Unlike Business, with its lush 35-millimeter look, Linklater played up the digitality: His camera swoops and pans all over the room while camera angles stretch the limits of what we're used to seeing. Why? Because he can. Tape was one of the films brought to Sundance by InDigEnt, a new outfit established to finance low-budget films ($150,000-$200,000) shot with digital cameras and intent on exploiting the cutting-edge styles and basement economics that the so-called digital revolution keeps promising. Like it or not--and many filmmakers and critics don't--digital production is already a reality and was ubiquitous at the festival. The documentary category is almost completely converted, as many filmmakers in that world have long since been forced by economics as well as production necessity to give up film for video.

The theme of men confronting one another over rape reappears in Things Behind the Sun, the new opus of Allison Anders (Gas Food Lodging, Grace of My Heart), which draws on her own experience of rape at age12 to create a powerful film detailing how such an act can deform everyone involved for years to come. Actress Kim Dickens is sensational as the promising singer-songwriter driven to self-destruction by a rape in her youth. A young rock critic tries to remind her of what she's tried hard to forget, then goes on to confront his imprisoned brother, the perpetrator. Anders takes a hard look at questions of memory, guilt and recuperation. Anders shot her film, too, in digital video and credited the intimacy of the medium with achieving such emotionally powerful scenes.

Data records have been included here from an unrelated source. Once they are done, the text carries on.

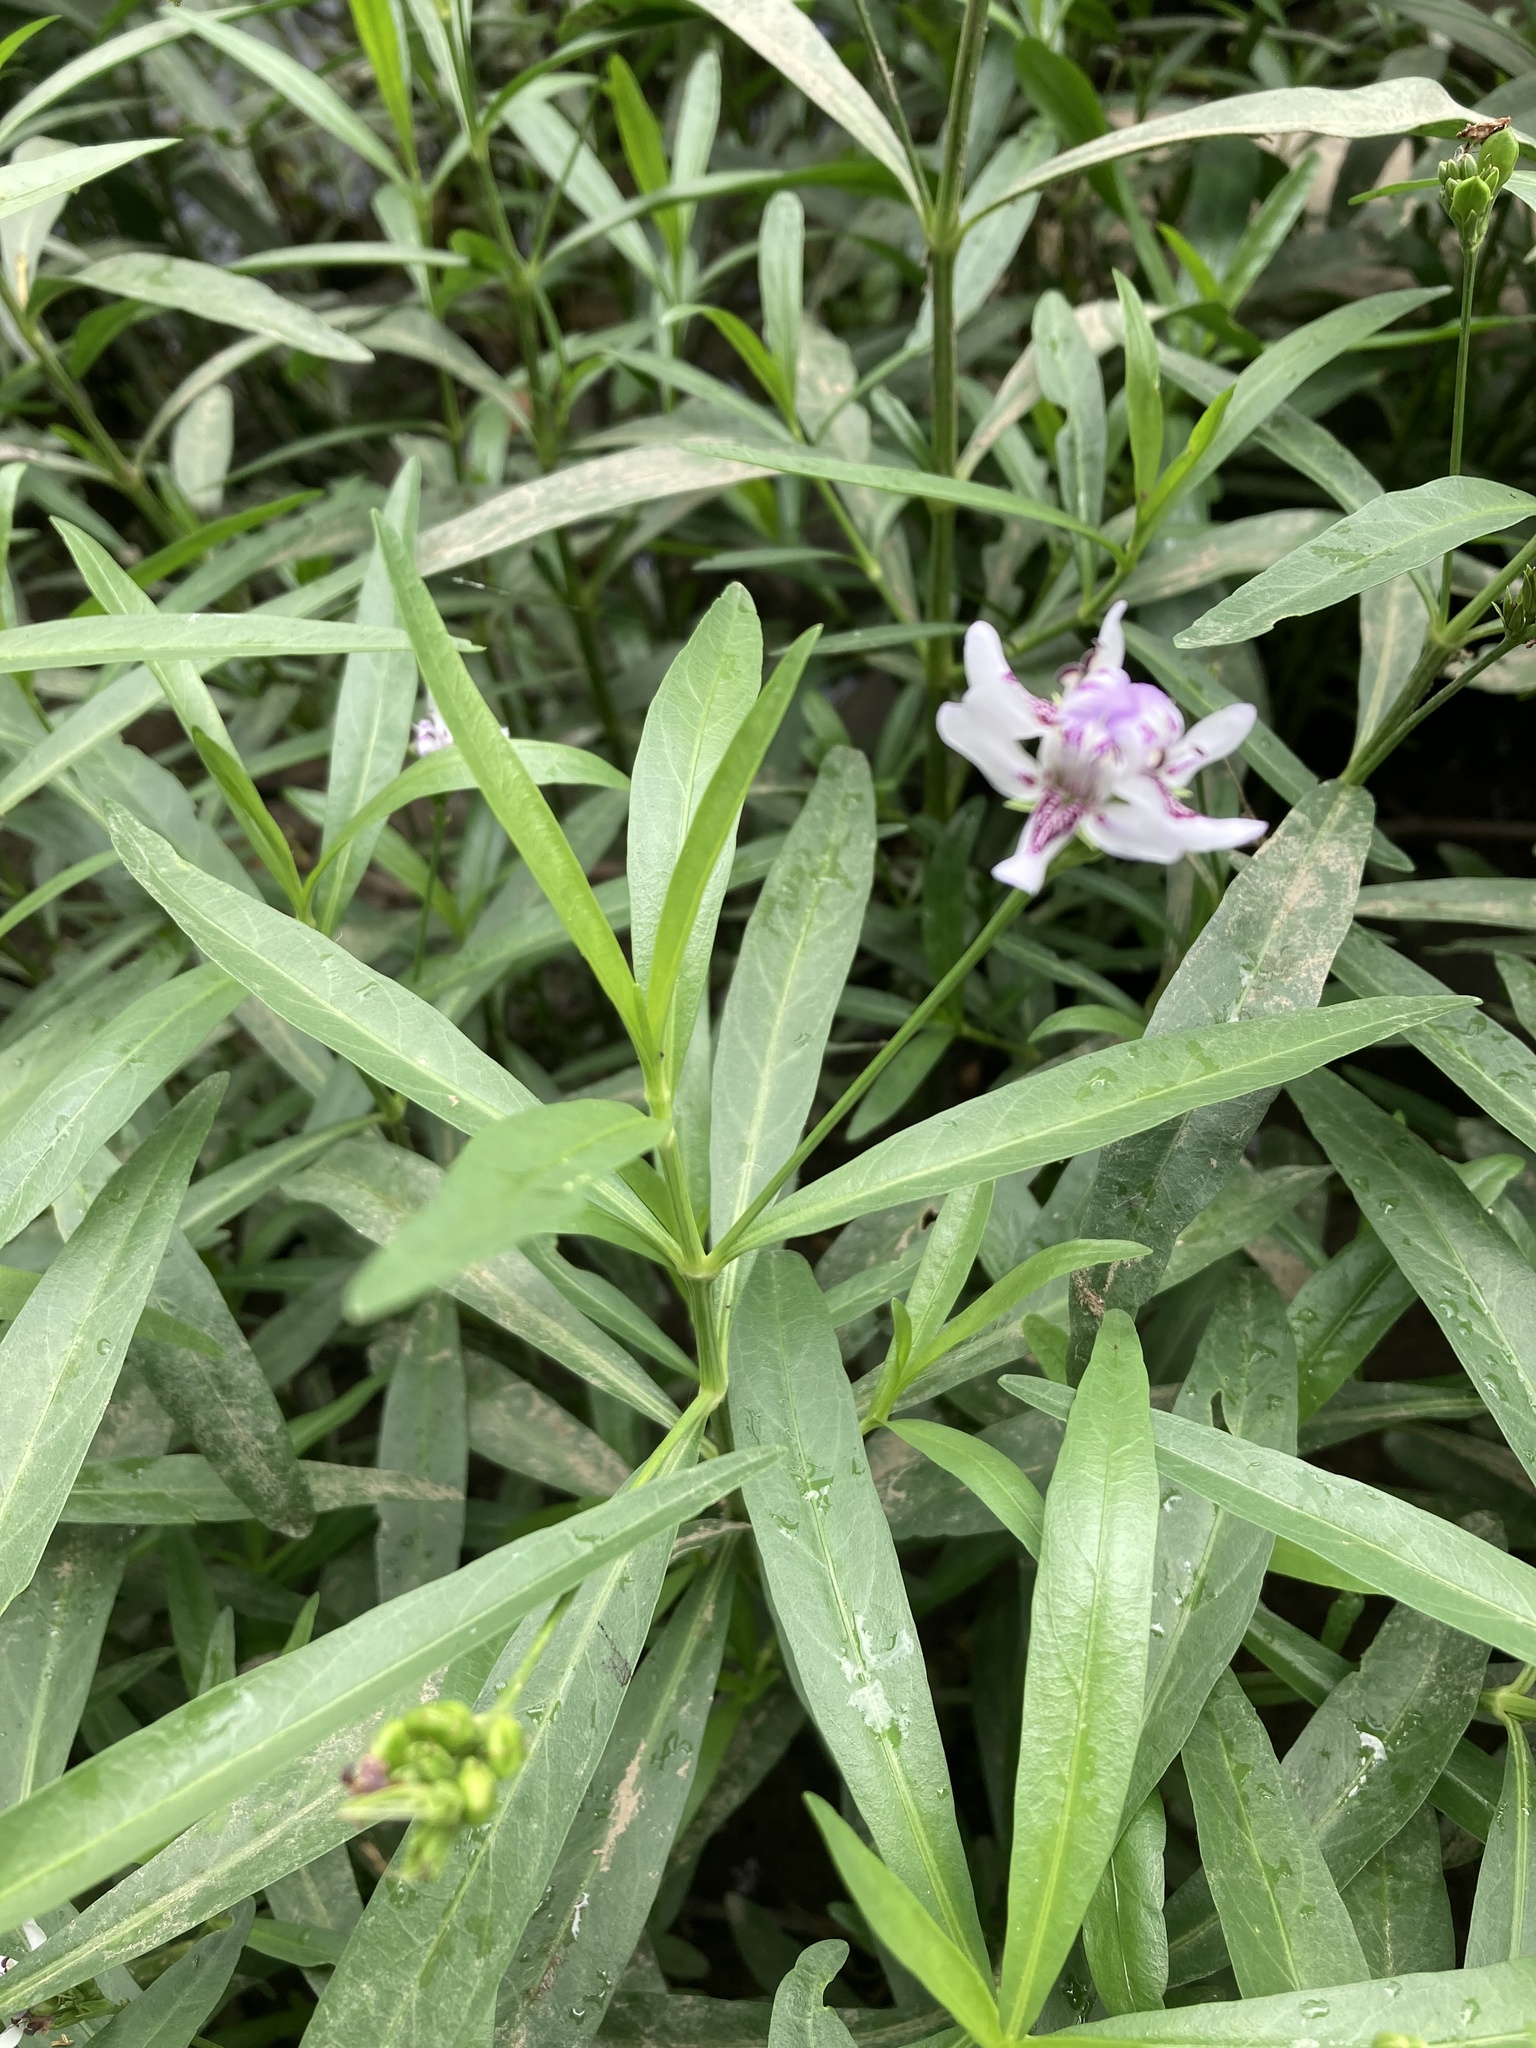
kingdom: Plantae
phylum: Tracheophyta
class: Magnoliopsida
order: Lamiales
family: Acanthaceae
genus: Dianthera
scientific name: Dianthera americana
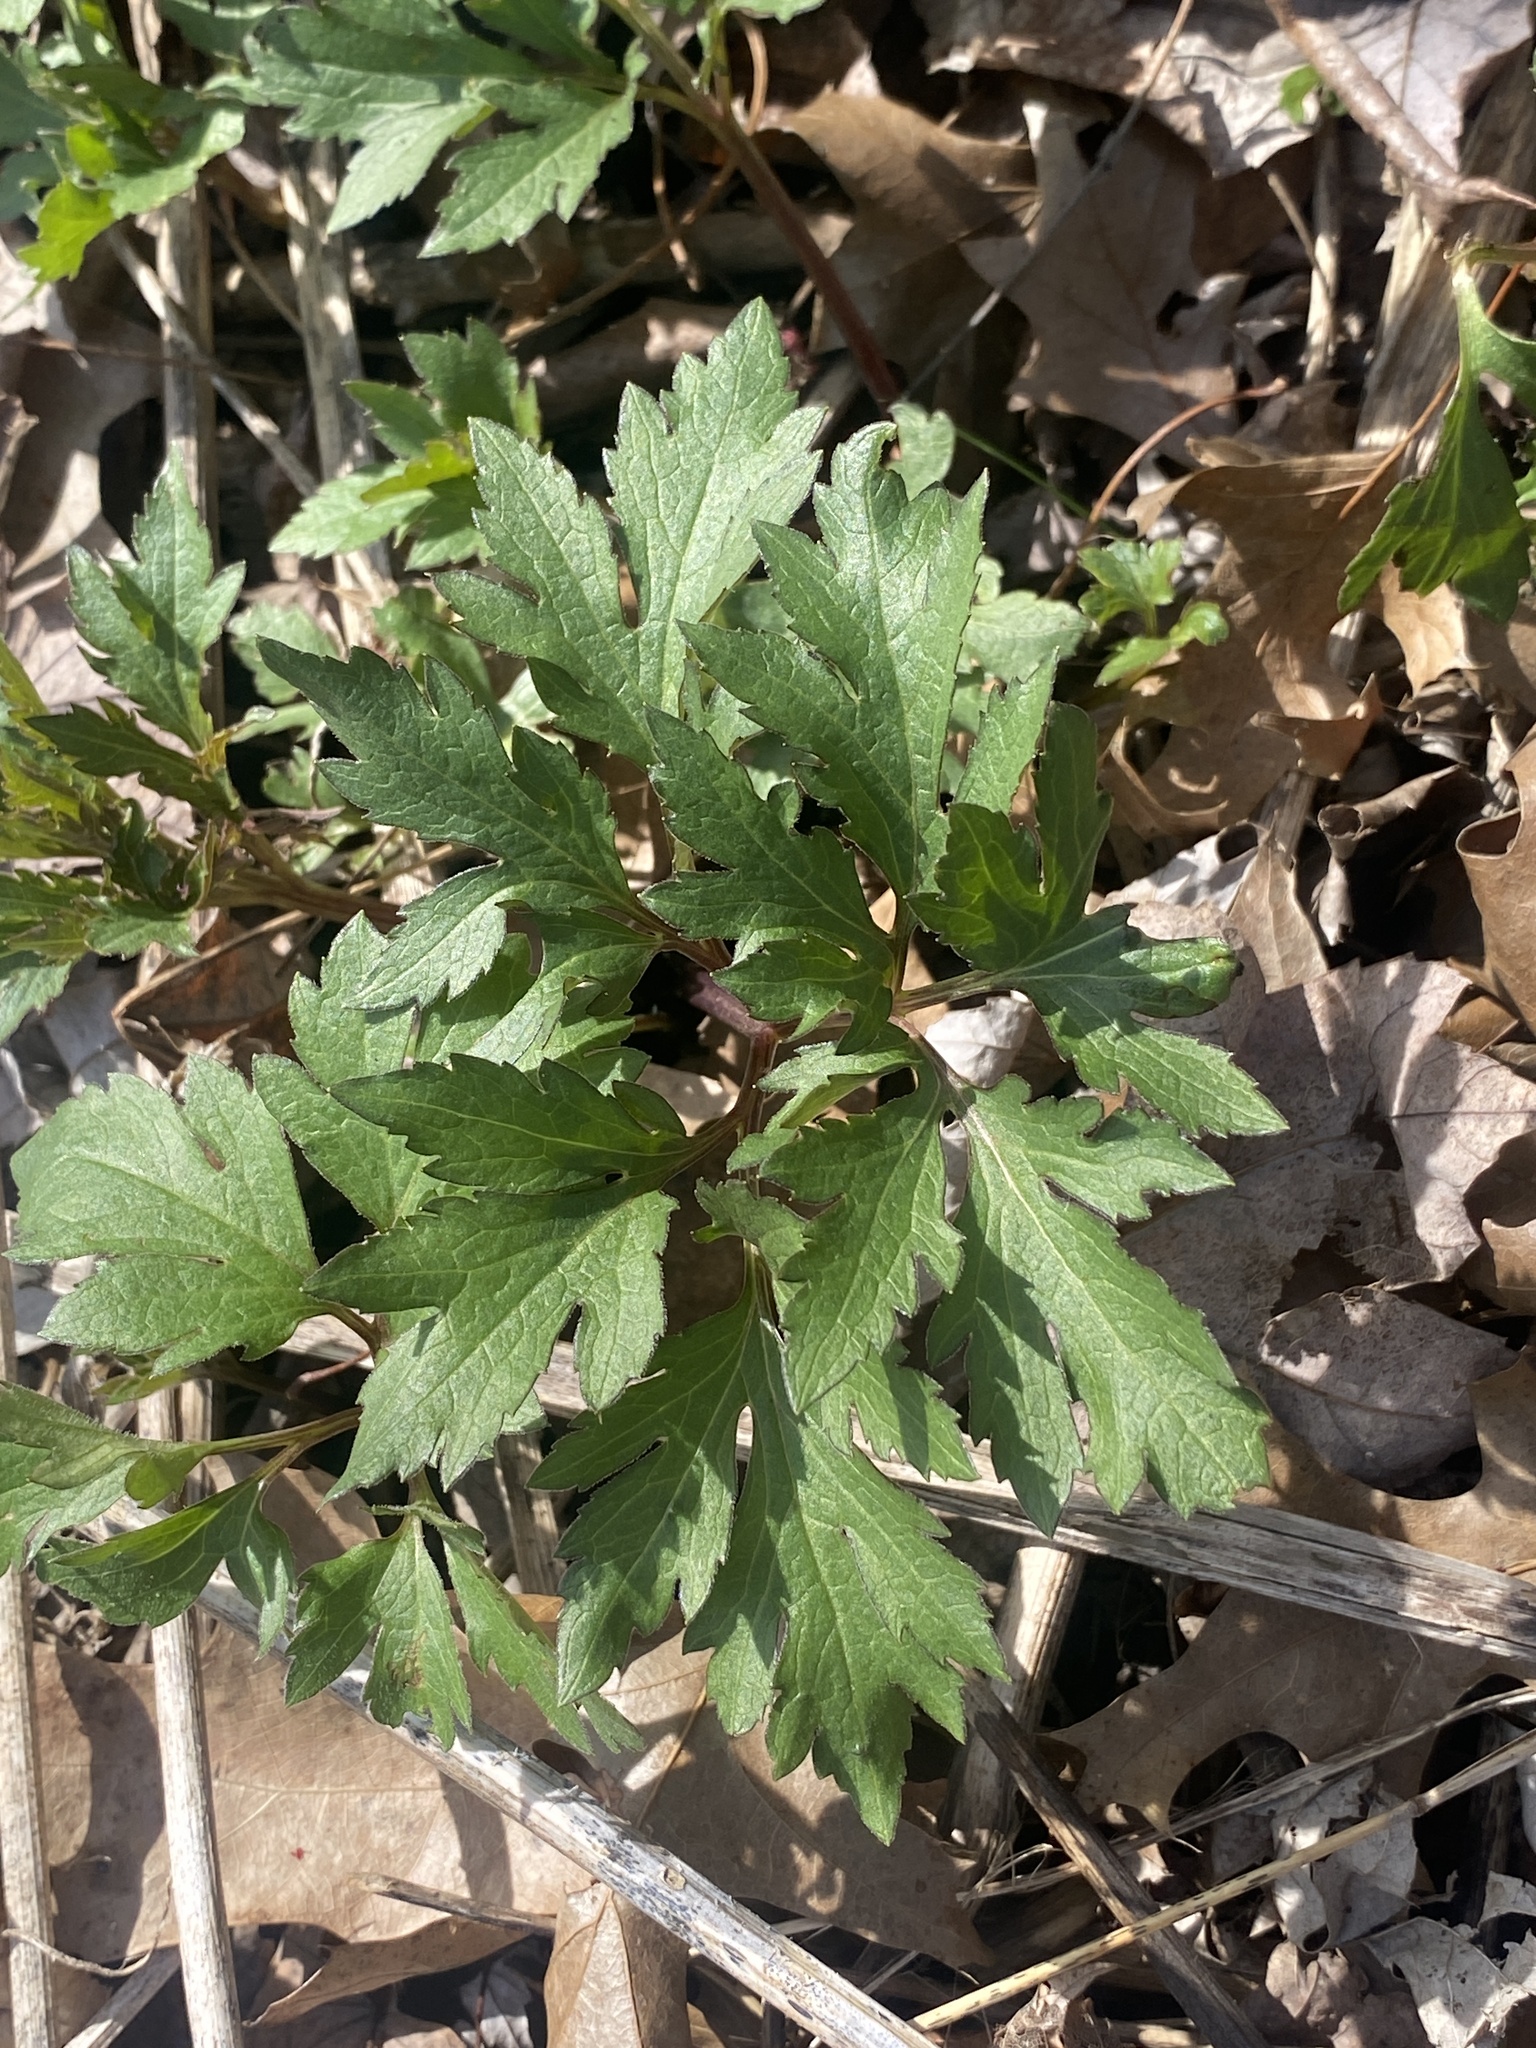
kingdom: Plantae
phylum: Tracheophyta
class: Magnoliopsida
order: Asterales
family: Asteraceae
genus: Rudbeckia
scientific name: Rudbeckia laciniata
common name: Coneflower
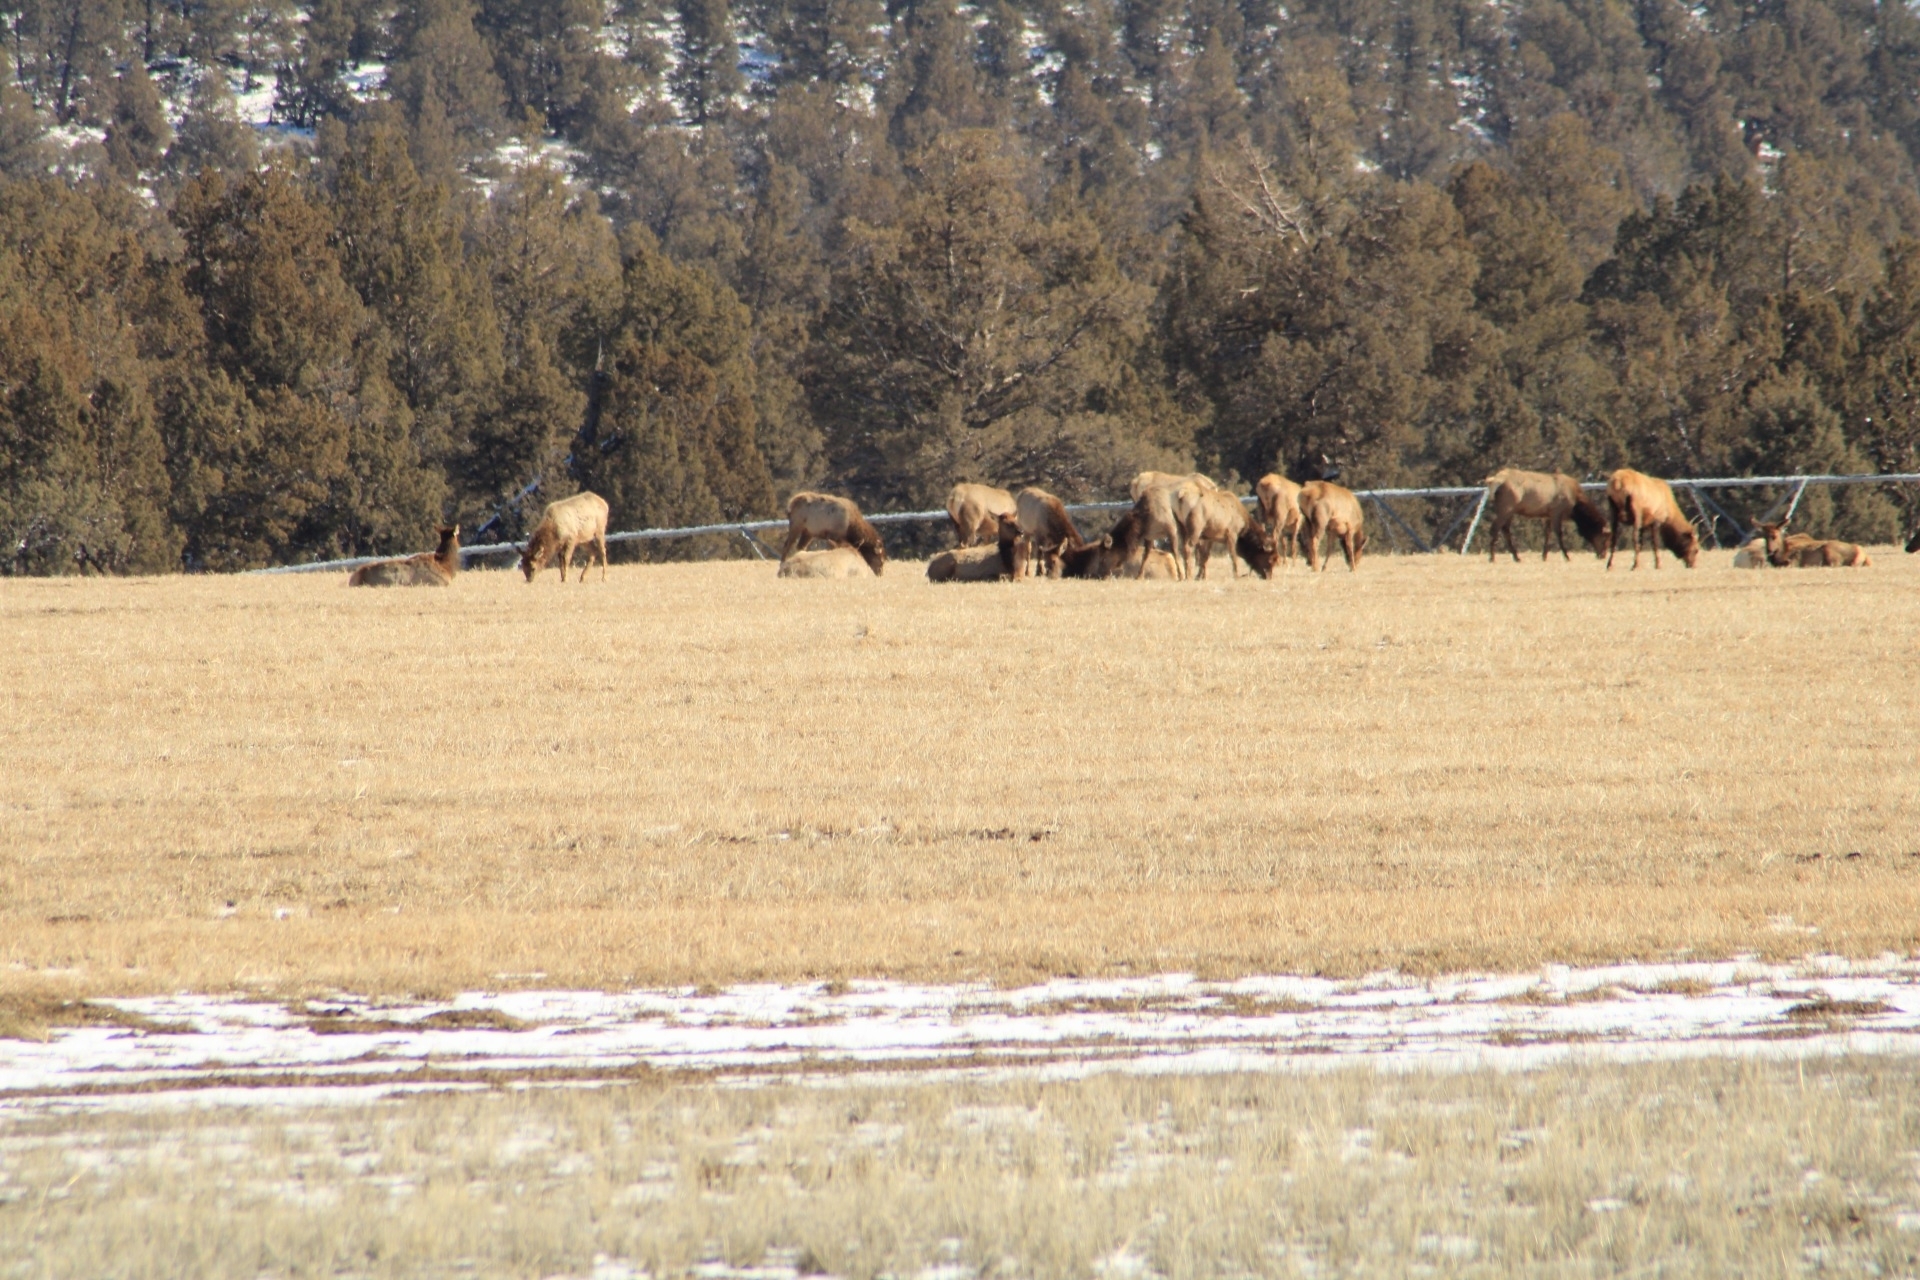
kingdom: Animalia
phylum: Chordata
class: Mammalia
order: Artiodactyla
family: Cervidae
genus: Cervus
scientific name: Cervus elaphus
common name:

The most controversial rape debate centered around Raw Deal: A Question of Consent, a documentary that makes the fictions look tame. Billy Corben and Alfred Spellman look at an infamous 1999 University of of Florida incident: A Delta Chi fraternity party went bad, and the exotic dancer hired for the night, Lisa Gier King, went to the police charging rape. After viewing videotapes of the night in question, though, the cops arrested King instead of the frat boys and charged her with filing a false report, claiming the tapes showed consensual sex [see Jennifer Baumgardner, "What Does Rape Look Like?" January 3, 2000]. The Campus NOW chapter argued that the tapes proved rape. The state attorney sold the gamey videos for $20 to anyone who was interested. Once Raw Deal played Sundance, the New York Post splashed it all over its front page, further blurring the hazy line between investigation and sensationalism. In the film, the explicit footage is so rough that voyeuristic pleasure would seem unlikely; Raw Deal is sure to spark debates about date rape, coercion and the limits of individual responsibility. At least as scummy as the alleged rapist is the sanctimonious fraternity brother who speaks contemptuously of King, disses her social status, then is seen engaged in sex acts with her. It's a dark, dark view of both frat life and contemporary morality.

It took a fiction film--Series 7: The Contenders, by first-time director Dan Minahan--to top that toxic level of contamination, this time in the form of parody. Minahan learned the vocabulary of the new "reality" TV so well that Series 7 is a pitch-perfect satire of the genre: It takes the form of a TV show that selects contestants at random, arms them and instructs them to fight to the death. In its Darwinian universe, the survivor is, well, the winner. Series 7 is brilliant irony, complete with television-style promos and wild video-camera chases (yes, digital again) meant to convince viewers that it's "real." At least this year, for once, Sundance itself didn't look like a franchise of just such a program.